Name every fictional character that the article on Ron Howard and female characters mentions.

◆ **TEXT**
########
Entertainment

Ron Howard Gets Why We Need More Female Characters

You may have noticed something about the poster for the latest Dan Brown movie, Inferno . Unlike the previous film in the series, Angels & Demons, which had Tom Hanks' name stretched across the top of its poster, Hanks' co-star Felicity Jones appears to get equal billing across Inferno's promotional materials. Now, a great deal of that co-ed promo can be attributed to the fact that Jones is about to star as Jyn Erso, the second female lead in a Star Wars film, when Rogue One opens in December. However, the other side of the story likely stems from the fact that (without spoiling too much of the film for you) Jones' character Sienna plays a rather complex and sizable role in the unraveling of Robert Langdon's latest historically-inspired mystery in Inferno.

And when I spoke to the film's director, Ron Howard, at the junket for the film at Fort Belvedere in Florence, Italy, Howard seemed to truly understand that audiences are no longer content with men dominating the plot in blockbuster films, and that bringing richer female characters (like the film's own Sienna) into these stories is essential.

"The medium of the movies is changing and evolving — audiences are getting smarter by the minute," he says. "Women are becoming more and more important to the movie-going population, but also television has so many great female characters. And it's showing us that audiences crave it. And it's not just women; men can be fascinated by cool female characters as well, of course. And yet, you gotta see proof of it."

Sure, Howard is kind of preaching to the choir here: Of course audiences also like seeing women (we make up half the population after all) and of course men like complex female characters too (see the previous "after all"). But Howard's last assertion is the real sticking point for me, because the director isn't wrong about needing to offer proof that we, the movie-going public, crave complex women onscreen.
########
◆ **EXTRACTED RECORDS**
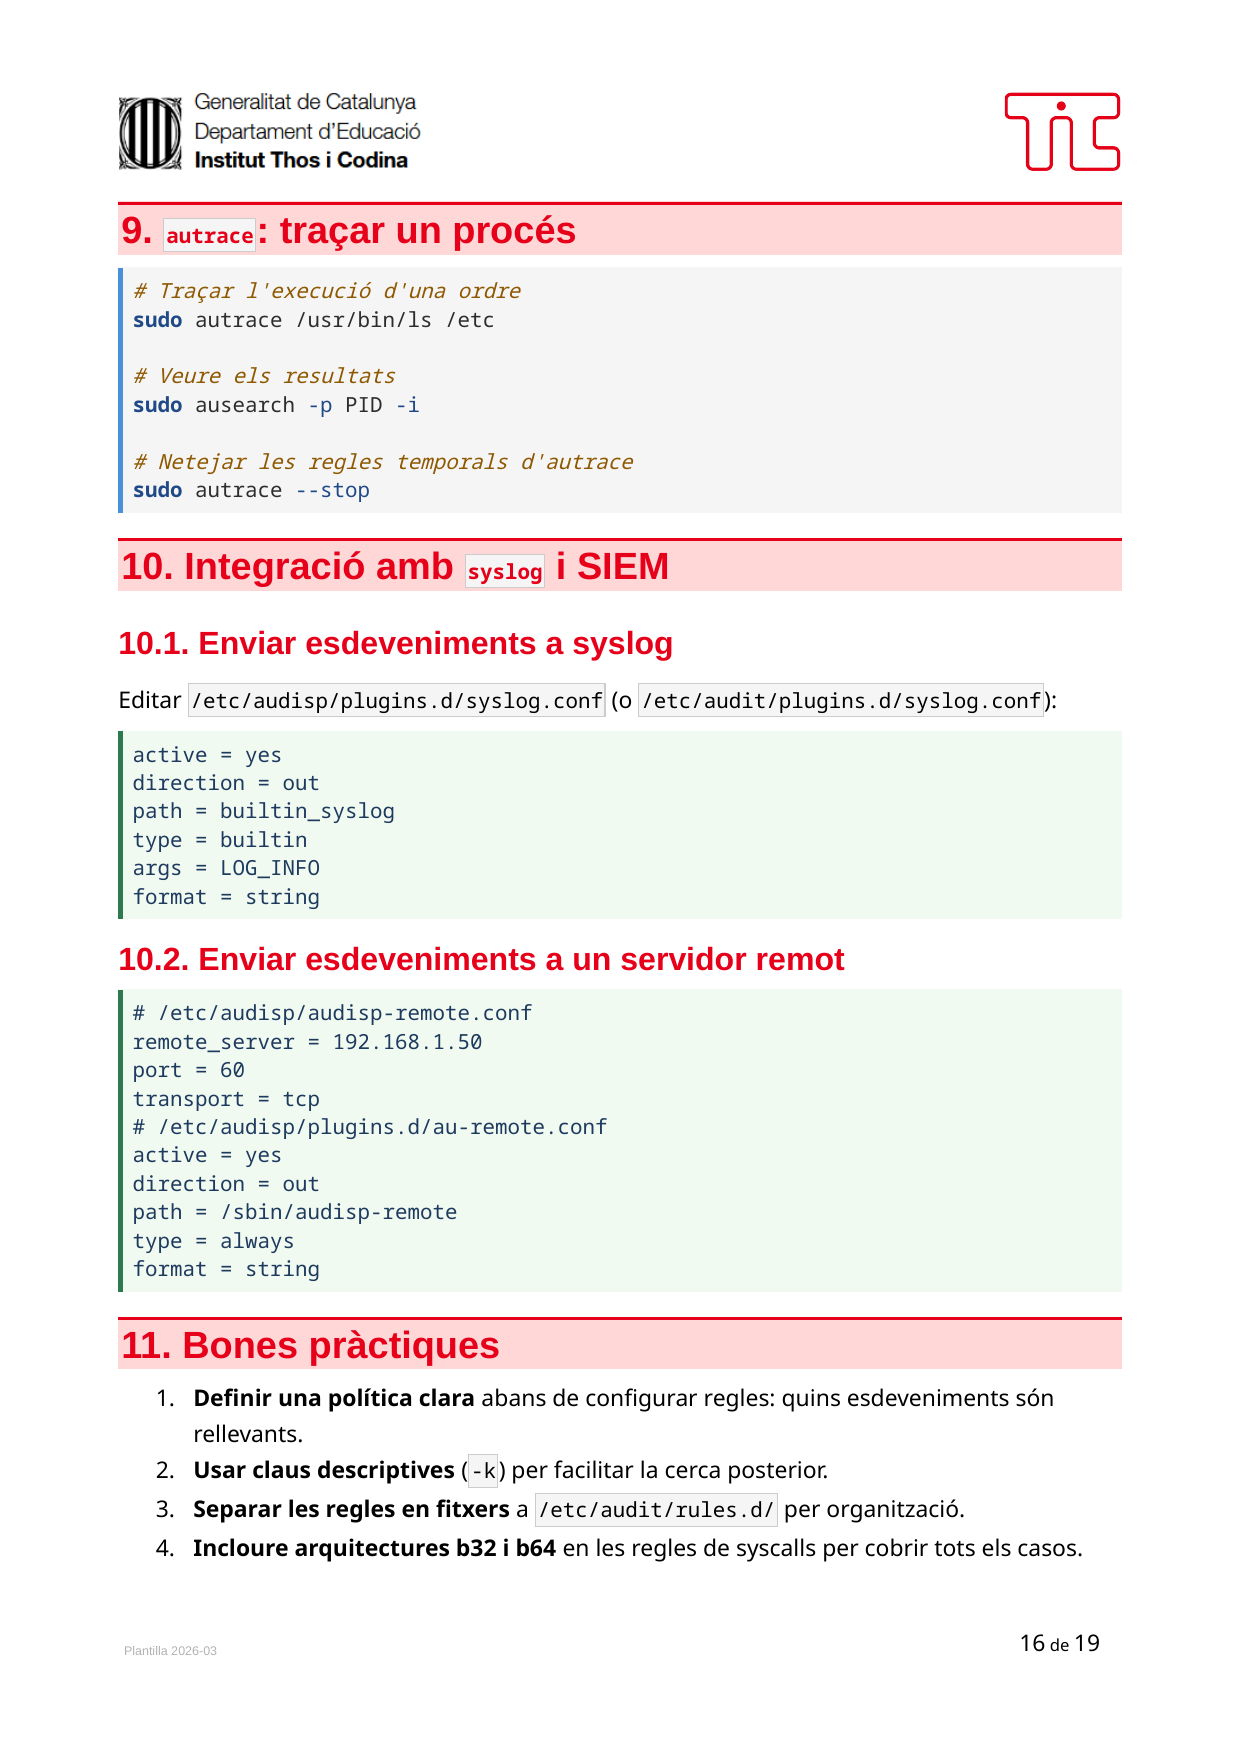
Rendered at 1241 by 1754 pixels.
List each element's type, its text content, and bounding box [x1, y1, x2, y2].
########
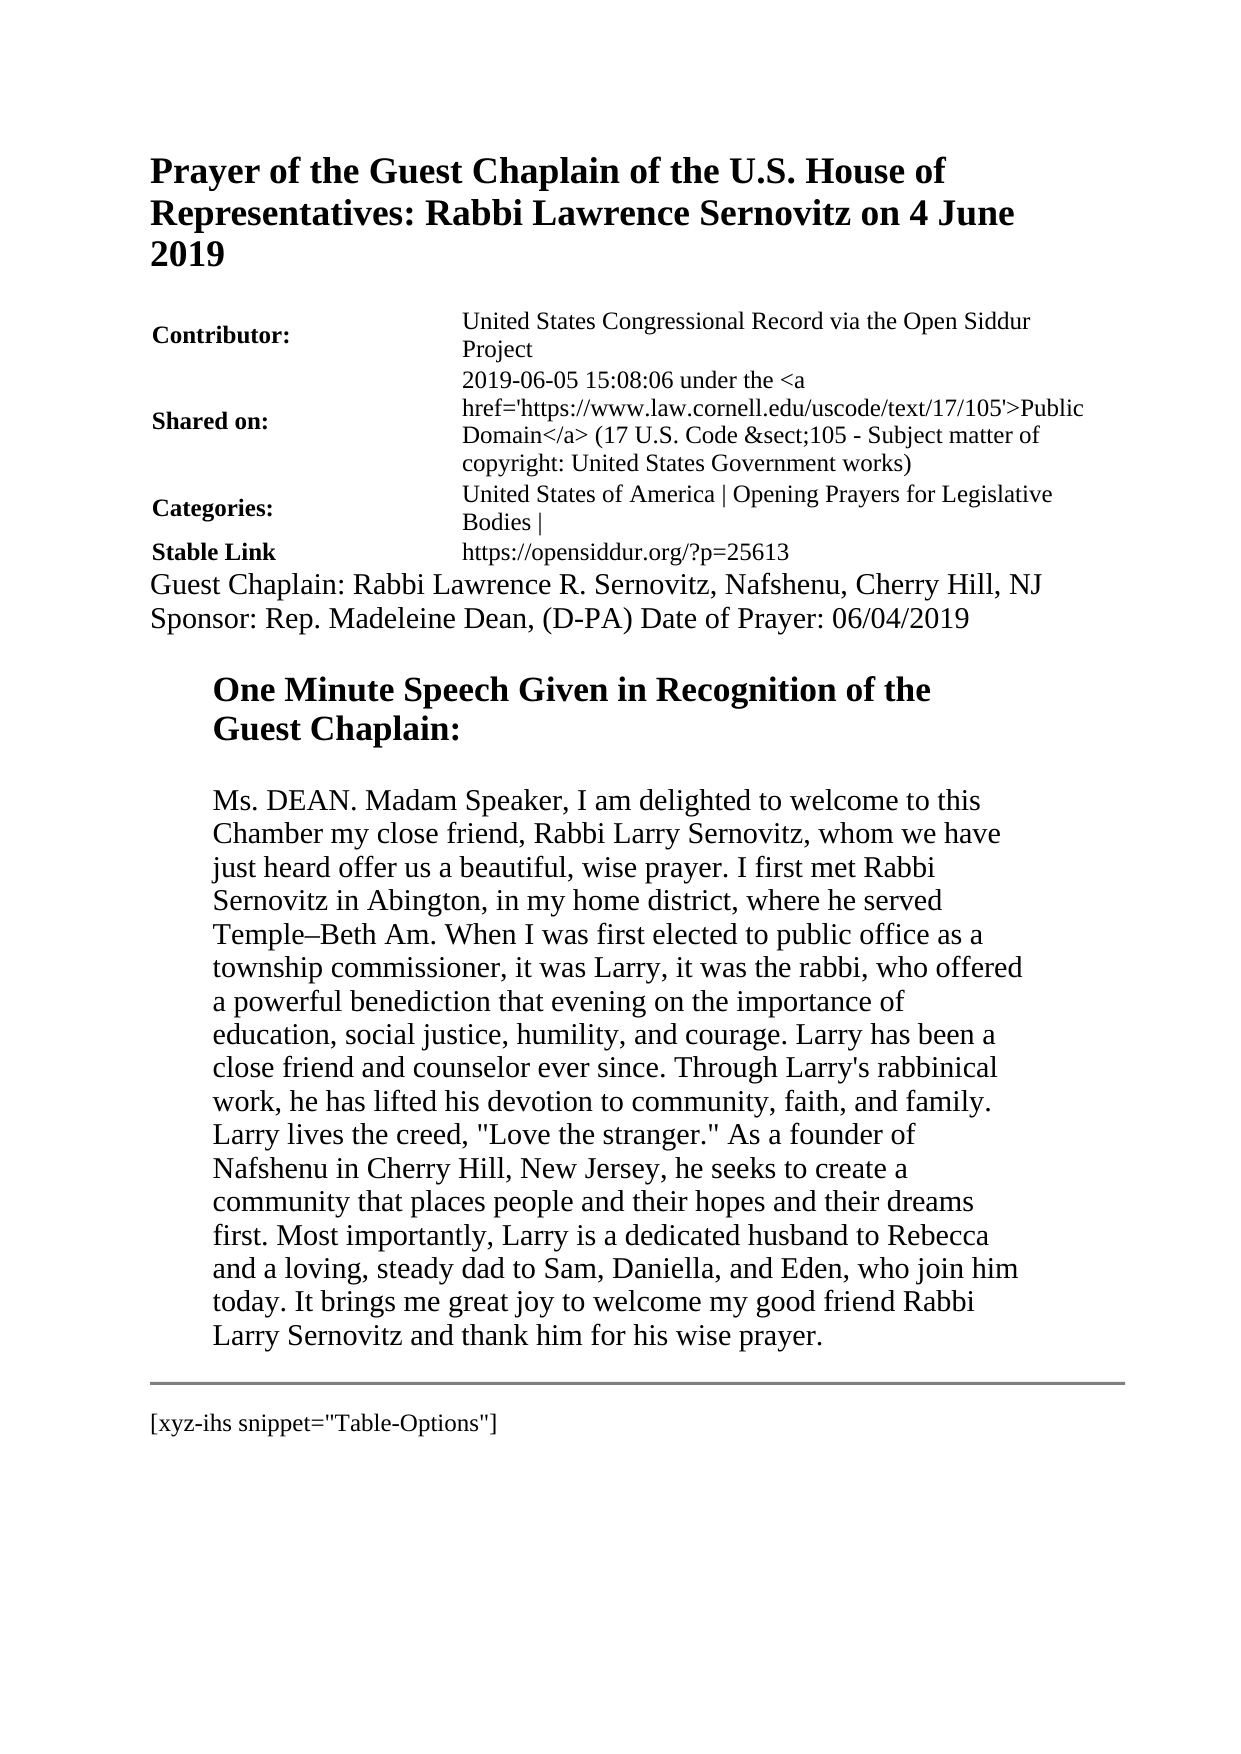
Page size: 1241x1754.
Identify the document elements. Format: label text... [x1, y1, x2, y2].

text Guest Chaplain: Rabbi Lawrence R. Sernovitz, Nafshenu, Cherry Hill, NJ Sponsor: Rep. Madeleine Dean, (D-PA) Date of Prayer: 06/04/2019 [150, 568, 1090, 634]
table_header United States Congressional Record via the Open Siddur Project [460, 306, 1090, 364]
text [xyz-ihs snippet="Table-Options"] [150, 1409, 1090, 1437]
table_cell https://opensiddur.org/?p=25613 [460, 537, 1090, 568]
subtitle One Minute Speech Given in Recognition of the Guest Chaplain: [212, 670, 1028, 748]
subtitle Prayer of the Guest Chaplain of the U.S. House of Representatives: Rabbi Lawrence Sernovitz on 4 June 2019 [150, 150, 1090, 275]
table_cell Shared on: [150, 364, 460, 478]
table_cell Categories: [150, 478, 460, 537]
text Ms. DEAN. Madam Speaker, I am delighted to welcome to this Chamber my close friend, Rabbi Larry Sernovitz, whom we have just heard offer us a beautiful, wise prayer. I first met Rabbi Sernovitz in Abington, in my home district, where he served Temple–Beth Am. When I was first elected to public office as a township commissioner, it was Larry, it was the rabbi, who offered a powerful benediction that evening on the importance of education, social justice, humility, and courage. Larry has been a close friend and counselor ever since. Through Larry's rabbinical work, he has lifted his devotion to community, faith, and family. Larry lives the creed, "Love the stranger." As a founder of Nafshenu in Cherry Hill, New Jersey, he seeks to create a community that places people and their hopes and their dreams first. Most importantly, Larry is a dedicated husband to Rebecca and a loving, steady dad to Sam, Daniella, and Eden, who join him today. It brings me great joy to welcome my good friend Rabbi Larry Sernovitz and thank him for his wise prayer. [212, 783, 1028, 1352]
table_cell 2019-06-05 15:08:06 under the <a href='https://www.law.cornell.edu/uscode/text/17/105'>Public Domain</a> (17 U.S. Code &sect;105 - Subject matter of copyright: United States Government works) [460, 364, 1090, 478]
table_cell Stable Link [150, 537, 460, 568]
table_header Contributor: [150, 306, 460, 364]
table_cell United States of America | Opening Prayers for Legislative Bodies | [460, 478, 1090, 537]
########
◆ **RESPONSE TO THE EXERCISE**
Jyn Erso, Sienna, Robert Langdon